━━ Dataset entries ━━

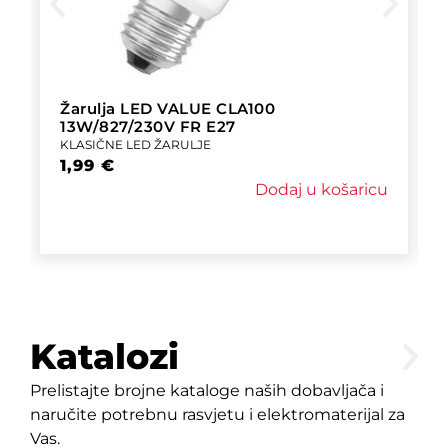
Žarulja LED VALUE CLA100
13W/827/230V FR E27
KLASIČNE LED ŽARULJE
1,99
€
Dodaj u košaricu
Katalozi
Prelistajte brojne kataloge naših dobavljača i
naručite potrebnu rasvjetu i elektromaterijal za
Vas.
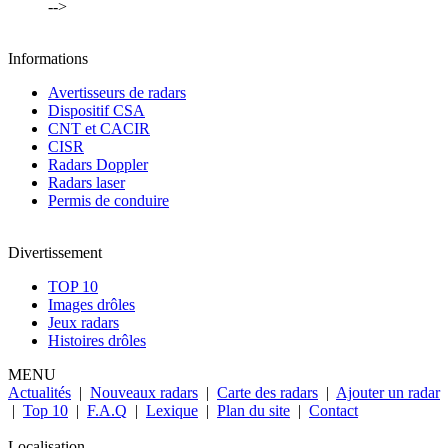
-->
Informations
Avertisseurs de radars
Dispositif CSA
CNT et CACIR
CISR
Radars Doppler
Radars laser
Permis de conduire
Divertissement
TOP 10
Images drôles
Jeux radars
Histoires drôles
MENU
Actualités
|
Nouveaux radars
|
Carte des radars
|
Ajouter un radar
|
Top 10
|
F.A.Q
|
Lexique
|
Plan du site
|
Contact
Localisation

━━━
━━ Dataset entries ━━

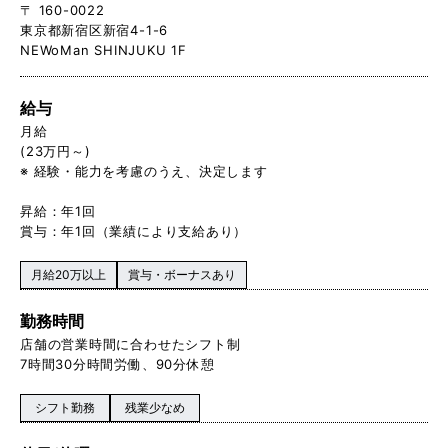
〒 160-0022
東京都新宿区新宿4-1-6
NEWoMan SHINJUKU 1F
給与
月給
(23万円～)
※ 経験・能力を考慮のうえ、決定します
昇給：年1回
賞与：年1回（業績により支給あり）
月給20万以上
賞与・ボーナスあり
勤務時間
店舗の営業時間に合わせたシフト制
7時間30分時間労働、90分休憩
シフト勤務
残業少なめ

━━━

* [Work to be completed]: From the records above, write out exactly the lines that begin at the line with "Žarulja LED VALUE CLA100" and end at the line with "Localisation". Pictures must not appear in the output.

* [Written reply]:
Žarulja LED VALUE CLA100
13W/827/230V FR E27
KLASIČNE LED ŽARULJE
1,99
€
Dodaj u košaricu
Katalozi
Prelistajte brojne kataloge naših dobavljača i
naručite potrebnu rasvjetu i elektromaterijal za
Vas.
-->
Informations
Avertisseurs de radars
Dispositif CSA
CNT et CACIR
CISR
Radars Doppler
Radars laser
Permis de conduire
Divertissement
TOP 10
Images drôles
Jeux radars
Histoires drôles
MENU
Actualités
|
Nouveaux radars
|
Carte des radars
|
Ajouter un radar
|
Top 10
|
F.A.Q
|
Lexique
|
Plan du site
|
Contact
Localisation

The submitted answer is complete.